L’ancien défenseur international des Aigles, du Djoliba et de l’Usfas, Modibo Sidibé a ravi la vedette dimanche dernier à une partie du public de la tribune officielle. Pour preuve, à chaque corner des Rouges notamment celui tiré par Souleymane Dembélé, l’auteur du 1er but de la Can-1994 donnait de la voix au tireur pour plus d’application. « Ouvre ton pied et frappe avec extérieur », criait-il. Et à chaque « sortie », il était applaudi par le public.

Sfax, Espérance, Marsa, Etoile…

Des émissaires des clubs tunisiens du Sfax, de l’Espérance sportif, de la Marsa et de l’Etoile sportive de Sousse en compagnie du président du Club africain étaient présents au stade Modibo Keita dimanche lors de DAC-CA. Ils étaient venus suivre le match mais aussi profiter de l’occasion pour dénicher l’oiseau rare.
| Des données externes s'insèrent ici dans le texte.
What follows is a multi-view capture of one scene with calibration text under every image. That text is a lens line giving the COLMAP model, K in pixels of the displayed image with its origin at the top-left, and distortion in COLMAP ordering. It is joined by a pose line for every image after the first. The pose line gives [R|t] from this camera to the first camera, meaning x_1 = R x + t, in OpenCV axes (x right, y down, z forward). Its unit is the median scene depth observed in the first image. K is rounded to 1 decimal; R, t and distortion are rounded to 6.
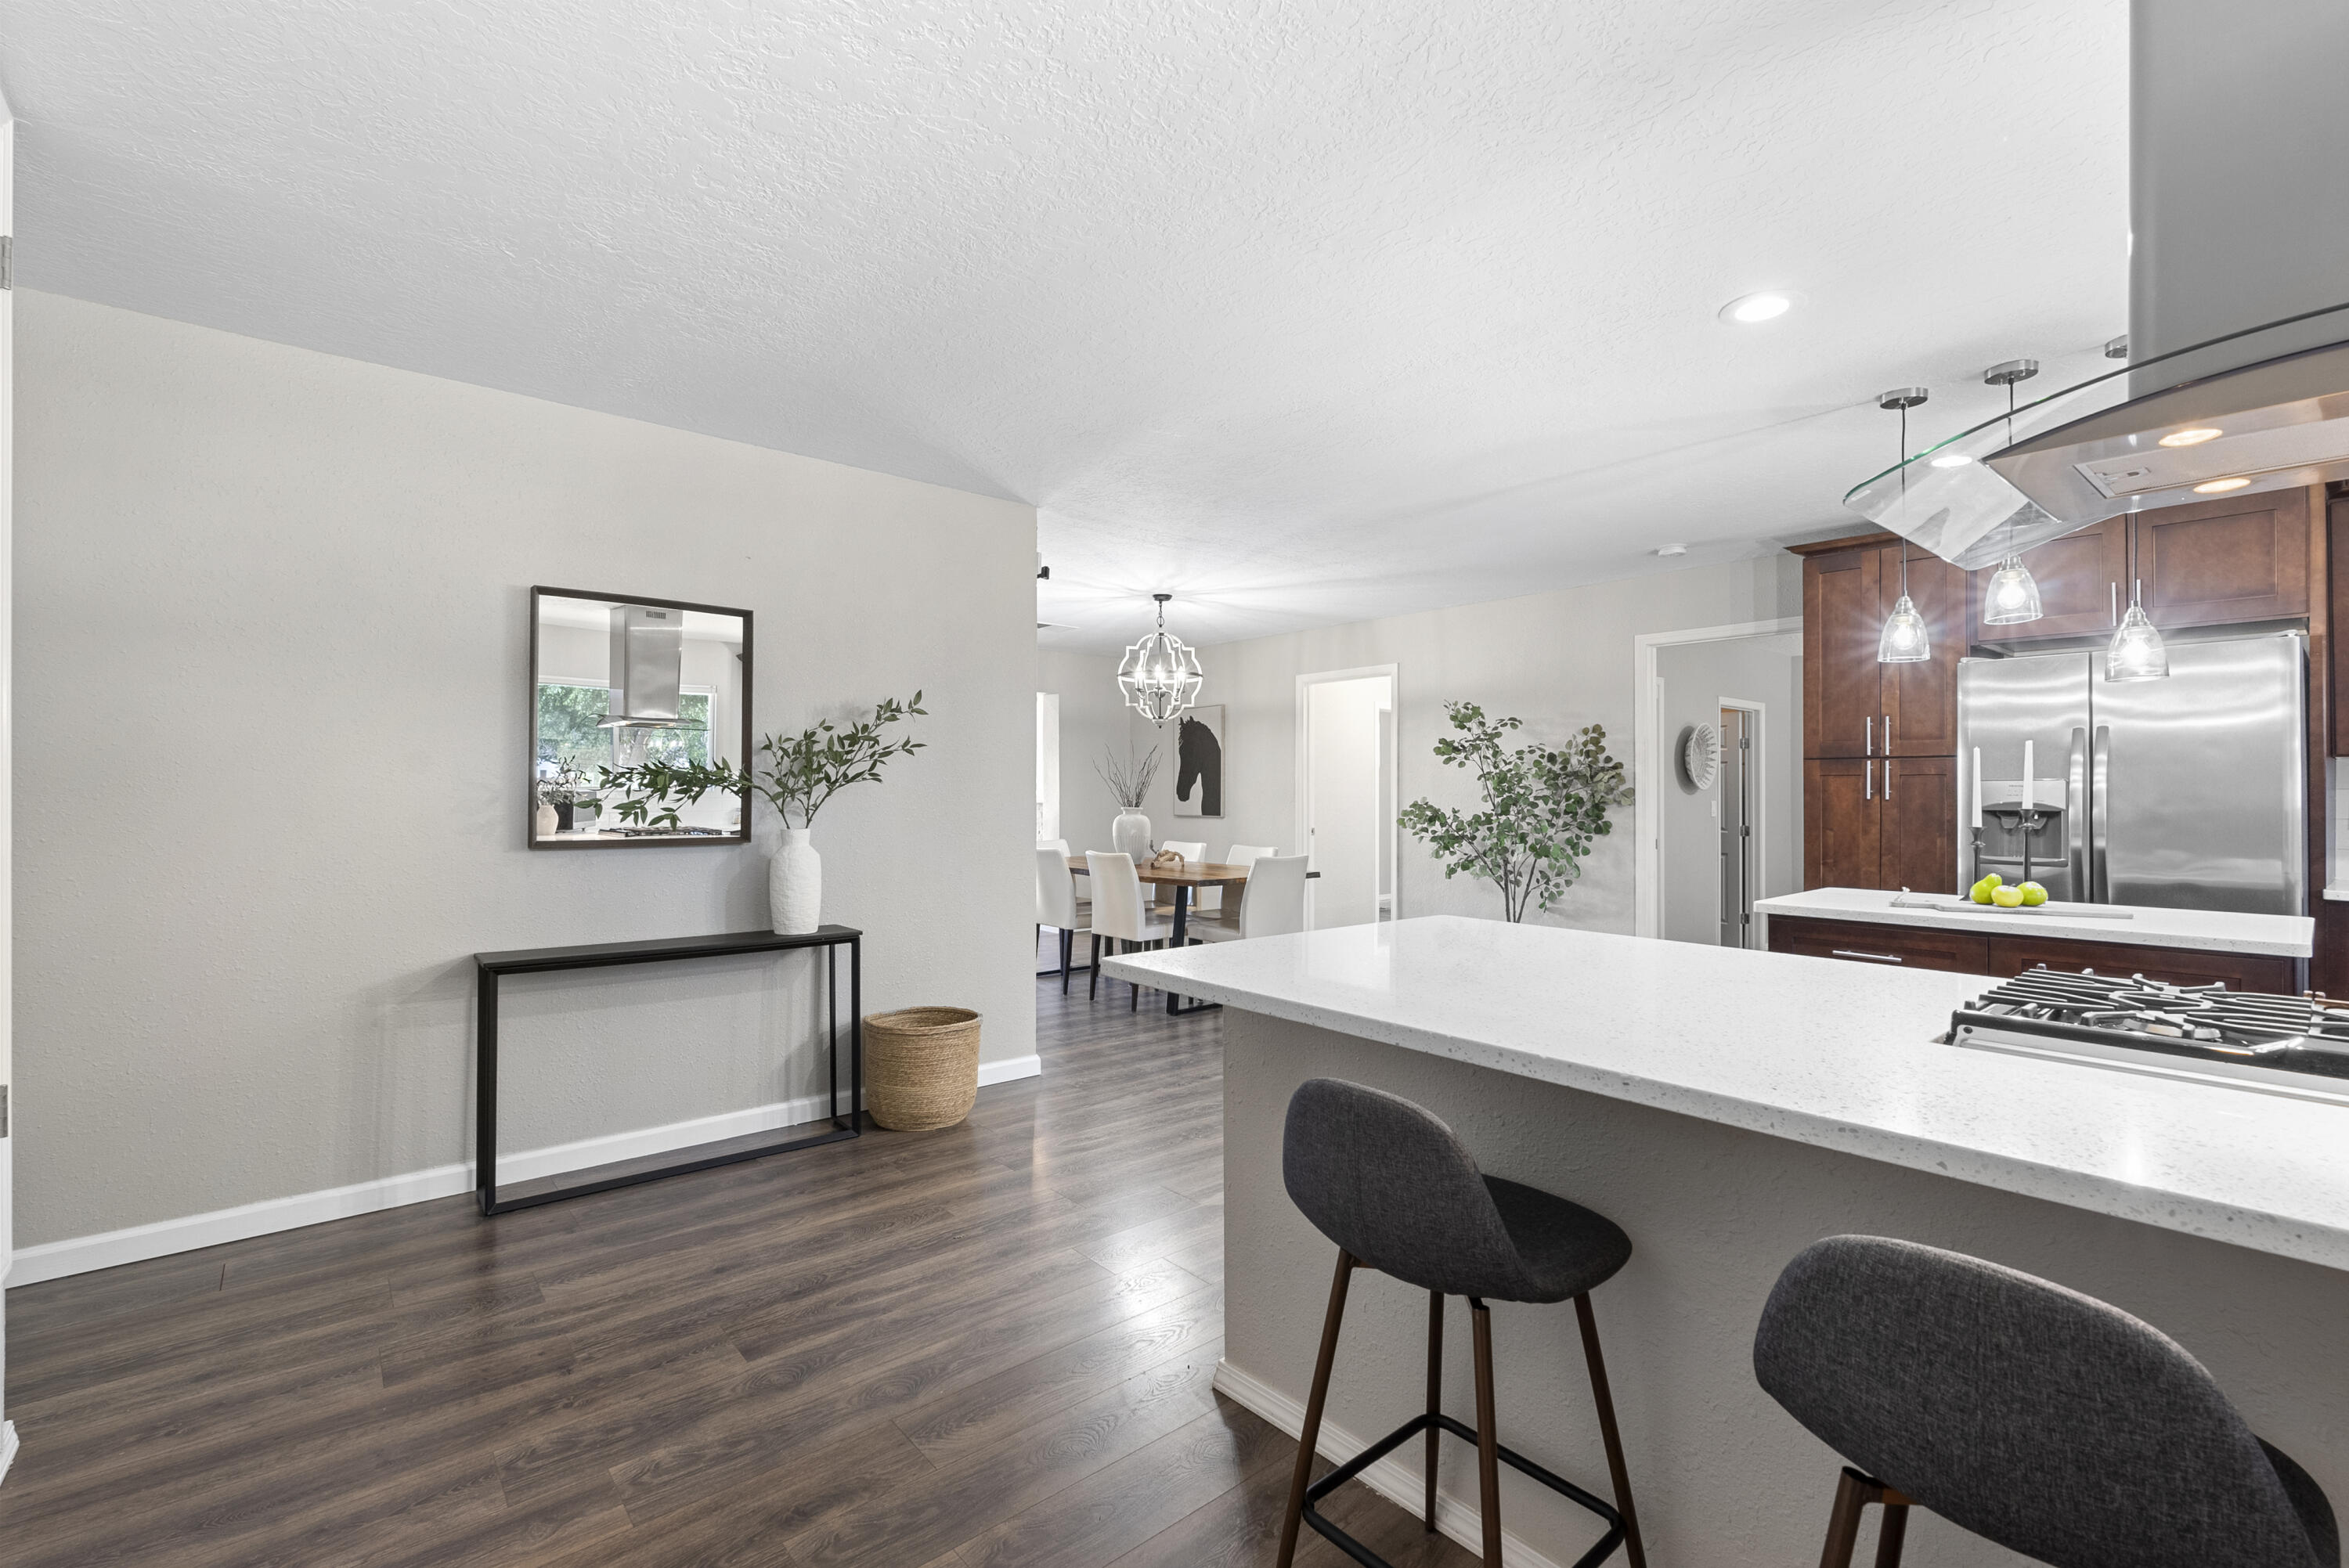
lens RADIAL K [[1064.3, 0, 1154.6], [0, 1064.3, 783.9], [0, 0, 1]] dist [-0.002831, -0.000138]
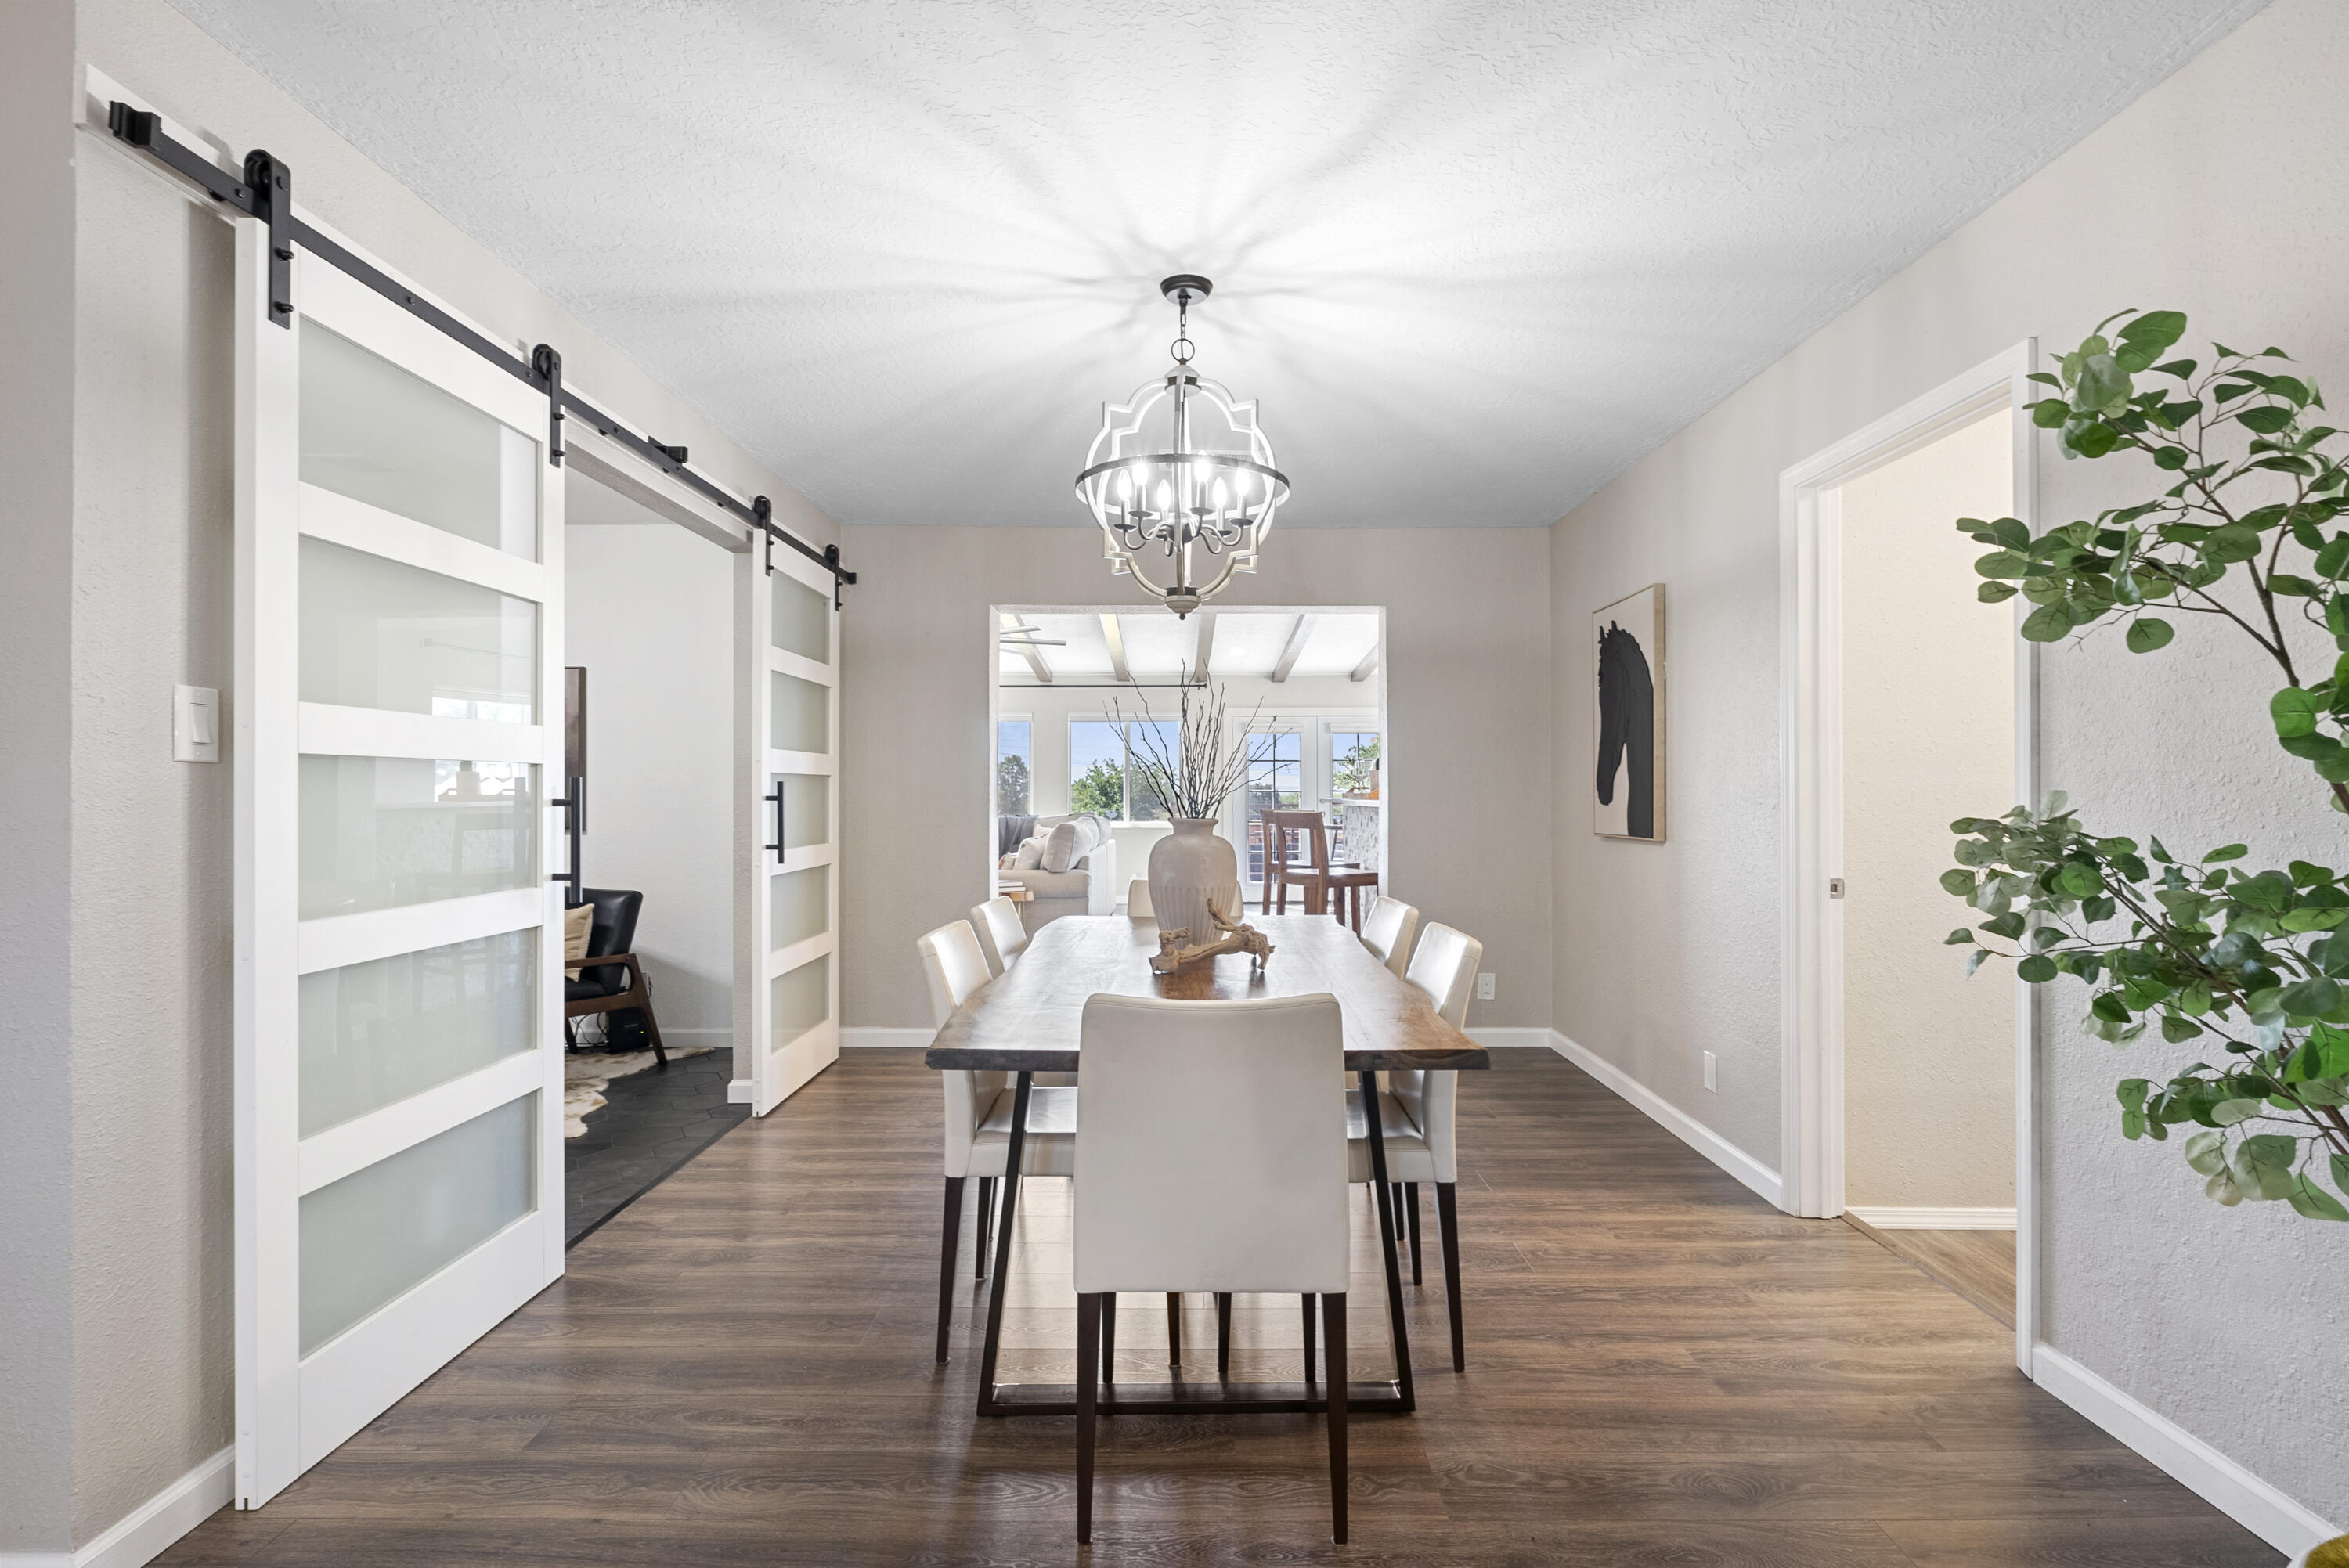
lens RADIAL K [[1096.7, 0, 1196.0], [0, 1096.7, 795.8], [0, 0, 1]] dist [-0.001862, -0.000138]
pose [[0.751132, 0.003630, -0.660142, 0.252438], [0.001445, 0.999973, 0.007143, 0.010297], [0.660151, -0.006319, 0.751106, 0.620515]]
Des supporters voient rouge

Comme l’on pouvait s’y attendre, le match a fait des victimes parmi les supporters dont un porteur d’uniforme. Quelques minutes après l’épreuve des tirs au but, des spectateurs dont un élément de la garde nationale se sont évanouis.

Introuvable fanion rouge

Comme à chaque rencontre internationale, les capitaines des équipes échangent leurs fanions en présence des arbitres en guise de souvenir. Le dimanche dernier, le capitaine du Djoliba n’avait pas le sien. « Où est passé le fanion », demandait en vain le portier à un de ses dirigeants. Finalement l’échange s’est effectué avec le seul fanion clubiste.